▸ **Written problem**: Turn each line of the data below into a JSON list of strings, one string per line, leaving out blank lines.

■ ■ ■ ■ ■

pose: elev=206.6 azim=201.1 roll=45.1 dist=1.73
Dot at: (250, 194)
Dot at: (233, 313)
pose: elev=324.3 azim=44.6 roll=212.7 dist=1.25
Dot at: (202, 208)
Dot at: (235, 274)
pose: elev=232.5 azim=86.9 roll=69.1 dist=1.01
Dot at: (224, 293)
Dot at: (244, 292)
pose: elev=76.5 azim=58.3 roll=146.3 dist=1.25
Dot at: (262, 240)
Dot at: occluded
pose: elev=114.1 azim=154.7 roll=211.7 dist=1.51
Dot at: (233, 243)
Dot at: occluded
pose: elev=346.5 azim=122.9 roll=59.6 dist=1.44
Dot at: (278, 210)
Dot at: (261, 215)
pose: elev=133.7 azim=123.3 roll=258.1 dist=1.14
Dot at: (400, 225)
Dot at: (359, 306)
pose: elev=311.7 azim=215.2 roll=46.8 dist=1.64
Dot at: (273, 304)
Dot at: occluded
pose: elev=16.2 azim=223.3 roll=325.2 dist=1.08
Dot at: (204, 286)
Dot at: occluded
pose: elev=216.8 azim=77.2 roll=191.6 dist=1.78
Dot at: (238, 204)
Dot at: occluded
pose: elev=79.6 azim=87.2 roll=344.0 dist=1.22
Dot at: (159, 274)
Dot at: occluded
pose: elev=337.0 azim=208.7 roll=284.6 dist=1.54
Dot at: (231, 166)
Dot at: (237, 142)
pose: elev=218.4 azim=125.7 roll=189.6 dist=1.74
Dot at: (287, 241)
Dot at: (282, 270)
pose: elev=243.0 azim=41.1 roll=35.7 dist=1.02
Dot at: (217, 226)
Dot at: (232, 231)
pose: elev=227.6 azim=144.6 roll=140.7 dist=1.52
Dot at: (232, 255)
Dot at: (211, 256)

■ ■ ■ ■ ■

▸ **Reply**:
[
  "pose: elev=206.6 azim=201.1 roll=45.1 dist=1.73",
  "Dot at: (250, 194)",
  "Dot at: (233, 313)",
  "pose: elev=324.3 azim=44.6 roll=212.7 dist=1.25",
  "Dot at: (202, 208)",
  "Dot at: (235, 274)",
  "pose: elev=232.5 azim=86.9 roll=69.1 dist=1.01",
  "Dot at: (224, 293)",
  "Dot at: (244, 292)",
  "pose: elev=76.5 azim=58.3 roll=146.3 dist=1.25",
  "Dot at: (262, 240)",
  "Dot at: occluded",
  "pose: elev=114.1 azim=154.7 roll=211.7 dist=1.51",
  "Dot at: (233, 243)",
  "Dot at: occluded",
  "pose: elev=346.5 azim=122.9 roll=59.6 dist=1.44",
  "Dot at: (278, 210)",
  "Dot at: (261, 215)",
  "pose: elev=133.7 azim=123.3 roll=258.1 dist=1.14",
  "Dot at: (400, 225)",
  "Dot at: (359, 306)",
  "pose: elev=311.7 azim=215.2 roll=46.8 dist=1.64",
  "Dot at: (273, 304)",
  "Dot at: occluded",
  "pose: elev=16.2 azim=223.3 roll=325.2 dist=1.08",
  "Dot at: (204, 286)",
  "Dot at: occluded",
  "pose: elev=216.8 azim=77.2 roll=191.6 dist=1.78",
  "Dot at: (238, 204)",
  "Dot at: occluded",
  "pose: elev=79.6 azim=87.2 roll=344.0 dist=1.22",
  "Dot at: (159, 274)",
  "Dot at: occluded",
  "pose: elev=337.0 azim=208.7 roll=284.6 dist=1.54",
  "Dot at: (231, 166)",
  "Dot at: (237, 142)",
  "pose: elev=218.4 azim=125.7 roll=189.6 dist=1.74",
  "Dot at: (287, 241)",
  "Dot at: (282, 270)",
  "pose: elev=243.0 azim=41.1 roll=35.7 dist=1.02",
  "Dot at: (217, 226)",
  "Dot at: (232, 231)",
  "pose: elev=227.6 azim=144.6 roll=140.7 dist=1.52",
  "Dot at: (232, 255)",
  "Dot at: (211, 256)"
]